Interwoven throughout the film is a separate tale (present in Abe's original novel in the form of a movie the protagonist watches at a cinema and then recounts) of a young woman whose otherwise beautiful face is severely disfigured on the right cheek and neck. She works in a psychiatric ward, whose inmates include many World War II veterans, and lives with her brother. The imagery of these sequences, her repeated worry about the coming of another war, and her asking her brother if he still remembers the sea at Nagasaki (presumably from their childhood there), all suggest that her scars are a result of the atomic bombing of that city. Like Okuyama, she feels isolated because of her disfigurement. On a trip to a seaside inn with her brother, she makes a romantic overture towards him, to which he is receptive. The next morning, she dresses all in white, removes her shoes, and walks into the ocean, likely intending to commit suicide. Seeing her from the inn window, her brother cries out in despair.

== Cast ==
- Tatsuya Nakadai as Mr. Okuyama
- Machiko Kyō as Mrs. Okuyama
- Mikijirō Hira as Psychiatrist
- Kyōko Kishida as Nurse Kyoko
- Eiji Okada as The Boss
- Minoru Chiaki as Apartment Superintendent
- Hideo Kanze as Male Patient
- Kunie Tanaka as Patient at Mental Hospital
- Etsuko Ichihara as Yo-Yo Girl
- Bibari Maeda as Singer in Bar
- Miki Irie as Girl with Scar
- Eiko Muramatsu as Secretary
- Yoshie Minami as Old Lady
- Hisashi Igawa as Man with Mole
- Kakuya Saeki as Elder Brother of Girl with Scar

==Production==
One recurring image is the large and small severed ears which appear in the scenery in several scenes. These ears were designed and sculpted by Japanese sculptor Tomio Miki.

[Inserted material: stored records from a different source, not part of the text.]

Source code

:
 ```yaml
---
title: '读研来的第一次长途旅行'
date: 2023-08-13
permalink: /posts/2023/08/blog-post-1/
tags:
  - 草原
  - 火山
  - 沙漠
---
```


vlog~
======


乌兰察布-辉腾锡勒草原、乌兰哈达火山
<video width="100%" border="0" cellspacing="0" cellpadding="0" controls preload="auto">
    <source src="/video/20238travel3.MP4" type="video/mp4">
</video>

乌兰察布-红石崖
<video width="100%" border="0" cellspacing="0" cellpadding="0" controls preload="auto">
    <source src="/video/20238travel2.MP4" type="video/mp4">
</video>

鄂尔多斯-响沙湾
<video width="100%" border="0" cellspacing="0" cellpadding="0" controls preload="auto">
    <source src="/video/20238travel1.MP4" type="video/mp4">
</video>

Hira's office, a strange blank space with glass partitions, was designed by architect Arata Isozaki, a friend of Teshigahara's. The glass walls are painted with Langer's lines and Leonardo da Vinci's Vitruvian Man.

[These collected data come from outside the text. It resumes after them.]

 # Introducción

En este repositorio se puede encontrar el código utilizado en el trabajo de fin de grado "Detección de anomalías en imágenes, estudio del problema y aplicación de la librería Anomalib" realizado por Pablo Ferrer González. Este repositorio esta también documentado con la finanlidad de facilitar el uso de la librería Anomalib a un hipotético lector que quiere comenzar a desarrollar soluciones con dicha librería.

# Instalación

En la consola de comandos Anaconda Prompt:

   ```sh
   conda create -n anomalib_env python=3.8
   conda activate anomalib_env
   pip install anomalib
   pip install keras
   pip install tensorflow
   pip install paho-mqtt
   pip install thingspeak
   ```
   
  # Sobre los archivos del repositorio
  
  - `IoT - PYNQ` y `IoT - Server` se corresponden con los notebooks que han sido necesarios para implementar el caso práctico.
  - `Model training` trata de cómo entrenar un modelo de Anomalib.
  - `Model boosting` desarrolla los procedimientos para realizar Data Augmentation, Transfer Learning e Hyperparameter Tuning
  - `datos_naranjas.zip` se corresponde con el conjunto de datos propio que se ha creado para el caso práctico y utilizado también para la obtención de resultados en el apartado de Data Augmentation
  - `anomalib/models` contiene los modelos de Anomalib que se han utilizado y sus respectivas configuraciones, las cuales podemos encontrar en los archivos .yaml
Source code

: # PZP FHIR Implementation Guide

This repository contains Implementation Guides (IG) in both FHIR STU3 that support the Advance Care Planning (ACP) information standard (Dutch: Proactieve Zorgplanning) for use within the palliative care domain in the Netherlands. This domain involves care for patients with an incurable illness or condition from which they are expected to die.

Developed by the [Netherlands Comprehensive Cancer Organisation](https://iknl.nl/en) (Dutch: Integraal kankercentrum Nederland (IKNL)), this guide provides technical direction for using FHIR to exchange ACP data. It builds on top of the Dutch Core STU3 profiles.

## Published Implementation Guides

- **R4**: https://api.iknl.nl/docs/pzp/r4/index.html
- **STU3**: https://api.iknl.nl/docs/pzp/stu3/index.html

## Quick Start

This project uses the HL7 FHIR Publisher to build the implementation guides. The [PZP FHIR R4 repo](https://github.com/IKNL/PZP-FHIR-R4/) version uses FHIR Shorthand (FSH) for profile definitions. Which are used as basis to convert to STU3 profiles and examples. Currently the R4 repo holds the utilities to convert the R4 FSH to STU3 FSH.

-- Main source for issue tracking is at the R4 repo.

The film uses several doublings of shots, both by repeating shots verbatim and by placing the main character in nearly identical shots twice. The most obvious example is in Okuyama's two separate rentals of apartments, once masked, and once with his new face. These doublings highlight Okuyama's double existence.

==Release==
The Face of Another had a roadshow on July 15, 1966, in Japan, where it was distributed by Toho. The film received general release in Japan on September 23, 1967.

In the United States, the film received a theatrical release on June 9, 1967. It was re-issued in the US in May 1975 by Rising Sun and Toho.

==Reception==
The Face of Another was not well received outside of Japan, with audiences and critics largely feeling that it did not live up to Teshigahara's earlier film The Woman in the Dunes. Although it was successful in Japan, the film was a critical and financial failure internationally.

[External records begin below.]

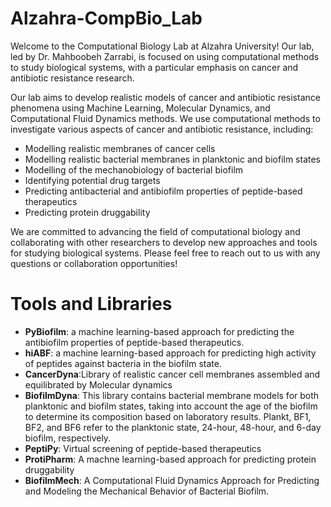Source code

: # Alzahra-CompBio_Lab
Welcome to the Computational Biology Lab at Alzahra University! Our lab, led by Dr. Mahboobeh Zarrabi, is focused on using computational methods to study biological systems, with a particular emphasis on cancer and antibiotic resistance research.

Our lab aims to develop realistic models of cancer and antibiotic resistance phenomena using Machine Learning, Molecular Dynamics, and Computational Fluid Dynamics methods. We use computational methods to investigate various aspects of cancer and antibiotic resistance, including:

* Modelling realistic membranes of cancer cells
* Modelling realistic bacterial membranes in planktonic and biofilm states
* Modelling of the mechanobiology of bacterial biofilm
* Identifying potential drug targets
* Predicting antibacterial and antibiofilm properties of peptide-based therapeutics
* Predicting protein druggability

We are committed to advancing the field of computational biology and collaborating with other researchers to develop new approaches and tools for studying biological systems. Please feel free to reach out to us with any questions or collaboration opportunities!
# Tools and Libraries
* **PyBiofilm**: a machine learning-based approach for predicting the antibiofilm properties of peptide-based therapeutics.
* **hiABF**: a machine learning-based approach for predicting high activity of peptides against bacteria in the biofilm state.
* **CancerDyna**:Library of realistic cancer cell membranes assembled and equilibrated by Molecular dynamics
* **BiofilmDyna**: This library contains bacterial membrane models for both planktonic and biofilm states, taking into account the age of the biofilm to determine its composition based on laboratory results. Plankt, BF1, BF2, and BF6 refer to the planktonic state, 24-hour, 48-hour, and 6-day biofilm, respectively.
* **PeptiPy**: Virtual screening of peptide-based therapeutics
* **ProtiPharm**: A machne learning-based approach for predicting protein druggability
* **BiofilmMech**: A Computational Fluid Dynamics Approach for Predicting and Modeling the Mechanical Behavior of Bacterial Biofilm.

Vincent Canby of The New York Times wrote in 1974, "As fiction it's too fanciful to be seriously compelling and too glib to be especially thought-provoking." In 2008, film scholar Alexander Jacoby called it "a flawed fantasy" whose interesting theme suffers from the protagonist's "bland characterization."

The film has since improved its critical standing. On review aggregator Rotten Tomatoes, the film holds a 100% approval rating based on 7 reviews, with an average rating of 7.5/10. Jonathan Rosenbaum of the Chicago Reader defended the film in his 2005 review, calling it "more palatable" than Teshigahara's previous works, the theme "brilliantly and imaginatively explored," and the acting "potent." The game director Hideo Kojima, a fan of the writer Kōbō Abe, is a fan of The Face of Another.

==Awards==
The Face of Another received two Mainichi Film Awards for Best Art Direction and Best Film Score.